Tag Archives: Data analysis

Finding the story in data

Over the last few days I’ve been working on analyzing some data generated using a survey as part of a study looking at the work of teacher educators. When I first looked at the data and began reading through it, nothing was speaking to me. I was reading through the words and categories and the problem was that I couldn’t find THE story. There was nothing that was calling to me, nothing that I wanted to read, or write, or learn more about. The ‘so what?’ question was reverberating in my brain and I wondered ‘what is the story here?’

I thought back to my PhD and advice that I’d had written on a post-it on my pinboard –  ‘Let the data tell the story’. 

Working on this project with a colleague we’d created a survey in Google drive and had used the automatic summary function that calculates the quant data into percentages and pie charts and which collates all of the qualitative responses together as well.  When I printed this data off and read through it there didn’t seem to be much of a story to the data – sure we could generate some themes and get some understandings about concepts but there was nothing that was ‘sexy’, nothing that appeared at first glance to have an edge. It’s an odd concept to think about our data as being ‘sexy’, as being something that captures both our imagination and the rational, logical parts of our brains, but it’s something that I was looking for and I was thinking of Robyn’s question ‘What do we want to read about?’ When I first looked at the data using this automatic summary, it seemed flat, boring, all dull edges and no shine and I wondered why this was.

Spurred on by Robyn’s question about what the silences in our data might be, I began to look at the possibilities of ‘reading between the lines’, of finding these silences, the concepts that are hidden, of finding only what is expected in the answers and of not discovering the unusual or the interesting. I was torn by this notion though, as in reading the silences am I only reading the silences of what I think should be there? Am I only projecting my own assumptions about what is hidden?
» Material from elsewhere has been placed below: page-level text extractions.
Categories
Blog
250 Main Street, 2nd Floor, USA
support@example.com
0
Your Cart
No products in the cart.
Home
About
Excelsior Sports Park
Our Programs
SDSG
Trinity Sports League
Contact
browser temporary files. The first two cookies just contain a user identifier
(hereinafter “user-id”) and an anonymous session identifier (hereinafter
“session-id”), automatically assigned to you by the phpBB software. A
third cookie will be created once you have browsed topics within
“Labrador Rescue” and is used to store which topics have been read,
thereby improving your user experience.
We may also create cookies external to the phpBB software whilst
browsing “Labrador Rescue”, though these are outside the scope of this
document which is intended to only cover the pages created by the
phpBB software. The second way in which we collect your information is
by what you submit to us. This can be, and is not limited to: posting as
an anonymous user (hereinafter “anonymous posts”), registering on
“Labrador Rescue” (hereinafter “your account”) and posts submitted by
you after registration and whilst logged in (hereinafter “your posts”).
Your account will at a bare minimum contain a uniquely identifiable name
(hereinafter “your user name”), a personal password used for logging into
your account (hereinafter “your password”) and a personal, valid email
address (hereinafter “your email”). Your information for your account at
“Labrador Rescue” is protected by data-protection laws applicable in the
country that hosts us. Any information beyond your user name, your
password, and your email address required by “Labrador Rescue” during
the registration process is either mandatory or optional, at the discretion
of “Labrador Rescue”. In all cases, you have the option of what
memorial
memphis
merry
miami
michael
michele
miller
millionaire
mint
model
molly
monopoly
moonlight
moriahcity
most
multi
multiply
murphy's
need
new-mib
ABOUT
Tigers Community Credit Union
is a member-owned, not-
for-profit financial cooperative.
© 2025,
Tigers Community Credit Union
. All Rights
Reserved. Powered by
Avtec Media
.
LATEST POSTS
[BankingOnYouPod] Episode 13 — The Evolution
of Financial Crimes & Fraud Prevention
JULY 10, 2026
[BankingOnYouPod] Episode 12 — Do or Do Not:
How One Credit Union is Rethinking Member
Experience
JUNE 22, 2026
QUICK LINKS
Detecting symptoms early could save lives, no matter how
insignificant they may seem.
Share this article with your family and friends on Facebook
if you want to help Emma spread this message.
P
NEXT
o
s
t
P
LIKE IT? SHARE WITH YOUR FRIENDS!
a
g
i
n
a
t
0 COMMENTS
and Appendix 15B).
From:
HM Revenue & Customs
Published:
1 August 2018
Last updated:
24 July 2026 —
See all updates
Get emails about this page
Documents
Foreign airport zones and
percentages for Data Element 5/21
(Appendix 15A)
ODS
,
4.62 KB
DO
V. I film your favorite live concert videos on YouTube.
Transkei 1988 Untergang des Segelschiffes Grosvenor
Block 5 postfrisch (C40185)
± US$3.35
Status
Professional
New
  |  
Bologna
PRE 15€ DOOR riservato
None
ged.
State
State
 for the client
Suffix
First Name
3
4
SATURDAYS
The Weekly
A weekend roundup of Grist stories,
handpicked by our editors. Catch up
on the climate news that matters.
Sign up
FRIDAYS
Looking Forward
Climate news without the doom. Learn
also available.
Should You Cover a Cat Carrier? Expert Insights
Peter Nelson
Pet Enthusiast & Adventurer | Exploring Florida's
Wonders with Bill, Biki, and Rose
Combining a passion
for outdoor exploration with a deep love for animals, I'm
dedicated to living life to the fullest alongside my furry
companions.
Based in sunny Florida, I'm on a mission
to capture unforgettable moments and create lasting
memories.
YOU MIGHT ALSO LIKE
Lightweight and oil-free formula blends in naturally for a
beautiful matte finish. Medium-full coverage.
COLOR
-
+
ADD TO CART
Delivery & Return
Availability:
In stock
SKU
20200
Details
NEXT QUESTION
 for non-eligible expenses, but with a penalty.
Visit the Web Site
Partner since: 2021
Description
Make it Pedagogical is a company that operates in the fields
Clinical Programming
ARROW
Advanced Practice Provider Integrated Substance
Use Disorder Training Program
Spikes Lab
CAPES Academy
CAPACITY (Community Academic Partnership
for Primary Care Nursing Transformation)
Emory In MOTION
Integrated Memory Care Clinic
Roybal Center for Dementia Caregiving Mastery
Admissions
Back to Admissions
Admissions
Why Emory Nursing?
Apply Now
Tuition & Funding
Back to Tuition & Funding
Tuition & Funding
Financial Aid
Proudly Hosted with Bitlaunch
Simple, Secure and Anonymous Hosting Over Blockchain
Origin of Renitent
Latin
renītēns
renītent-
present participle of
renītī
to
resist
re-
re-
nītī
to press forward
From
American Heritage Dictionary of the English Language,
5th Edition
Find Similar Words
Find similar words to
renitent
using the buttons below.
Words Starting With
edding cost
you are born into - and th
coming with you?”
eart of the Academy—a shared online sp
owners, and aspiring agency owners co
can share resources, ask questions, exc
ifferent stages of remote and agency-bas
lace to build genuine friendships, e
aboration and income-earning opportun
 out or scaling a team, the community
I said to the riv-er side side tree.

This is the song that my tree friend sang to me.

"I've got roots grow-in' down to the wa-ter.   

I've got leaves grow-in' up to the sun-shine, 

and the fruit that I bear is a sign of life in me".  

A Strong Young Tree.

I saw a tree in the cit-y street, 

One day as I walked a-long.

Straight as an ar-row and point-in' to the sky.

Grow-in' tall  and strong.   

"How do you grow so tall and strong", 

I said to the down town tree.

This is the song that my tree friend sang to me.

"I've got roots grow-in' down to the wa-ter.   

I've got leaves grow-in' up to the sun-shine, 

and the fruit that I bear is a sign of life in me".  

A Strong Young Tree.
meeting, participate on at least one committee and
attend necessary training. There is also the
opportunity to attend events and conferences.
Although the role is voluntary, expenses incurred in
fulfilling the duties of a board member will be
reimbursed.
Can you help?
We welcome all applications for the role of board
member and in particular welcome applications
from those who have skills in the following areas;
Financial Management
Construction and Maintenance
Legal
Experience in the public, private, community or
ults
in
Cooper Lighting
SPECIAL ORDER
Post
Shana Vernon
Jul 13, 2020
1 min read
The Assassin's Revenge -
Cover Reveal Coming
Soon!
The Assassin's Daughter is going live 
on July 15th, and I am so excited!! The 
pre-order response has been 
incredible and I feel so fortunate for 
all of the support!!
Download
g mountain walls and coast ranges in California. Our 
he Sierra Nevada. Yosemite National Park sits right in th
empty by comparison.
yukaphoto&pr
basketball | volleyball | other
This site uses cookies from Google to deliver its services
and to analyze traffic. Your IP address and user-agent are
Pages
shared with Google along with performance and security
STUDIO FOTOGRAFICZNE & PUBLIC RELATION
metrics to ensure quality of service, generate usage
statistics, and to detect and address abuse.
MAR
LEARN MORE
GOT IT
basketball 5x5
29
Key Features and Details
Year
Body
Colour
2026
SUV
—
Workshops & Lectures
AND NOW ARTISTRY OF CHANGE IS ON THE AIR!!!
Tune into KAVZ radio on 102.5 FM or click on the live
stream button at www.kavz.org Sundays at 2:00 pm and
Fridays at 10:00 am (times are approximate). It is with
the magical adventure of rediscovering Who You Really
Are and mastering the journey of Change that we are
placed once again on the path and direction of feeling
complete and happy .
I also wondered about highlighting the silences, as maybe the silences would just convey errors in our survey design, becoming a projection of our dysfunction as survey creators.

I walked away, crunching numbers and data and thinking about the story and the angle- what was the data trying to tell me? Like an investigative journalist I was thinking of what more there was to discover, determined that there had to be more that I was missing, that there was a shortcoming to the way I was looking at things. Later that night I dragged out the survey and began manually coding the data, organizing it into questions, looking at each participant and finding the similarities and differences between them. Suddenly, a light of story began to flicker in the data darkness.

When I began to look at each survey response, I began to see each person as a whole, not as a fragment of data, a figure, a percentage, a wedge of pie in a chart or a statement in isolation. Looking at each response in its totality I began to see the story emerge. In each response people were telling me more about themselves, what matters to them in their work, what helps and what hinders progress and development. Looking at their responses as a whole I began to see who they were. Here were their stories, writ large. Looking at each person’s story I began to find the connections, synergies and disconnections between their experiences. It was here that things started to get interesting. Suddenly I was enthused and excited and couldn’t wait to unpack what these differences meant and what we could learn from them.

In going back to the whole picture, I began to get a better understanding of the parts. When I listened properly and didn’t take shortcuts, I began to hear the data and the story it is telling me.